(Stored data entries)
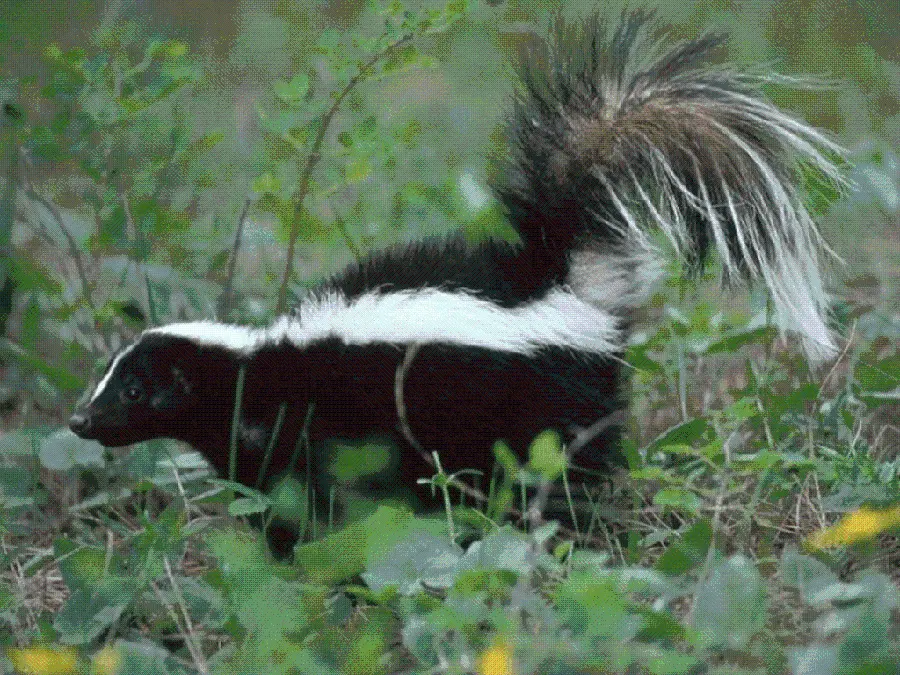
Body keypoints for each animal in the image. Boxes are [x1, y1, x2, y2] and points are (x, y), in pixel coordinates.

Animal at [68, 13, 844, 520]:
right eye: (107, 378)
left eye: (133, 389)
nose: (79, 419)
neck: (254, 366)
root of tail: (563, 281)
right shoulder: (262, 446)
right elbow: (279, 499)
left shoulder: (318, 423)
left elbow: (324, 497)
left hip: (535, 404)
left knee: (562, 468)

• _Work request_
Before answering, count every line of the data that holds the word "right"; the reply is that number only.

• _Completed exercise_
3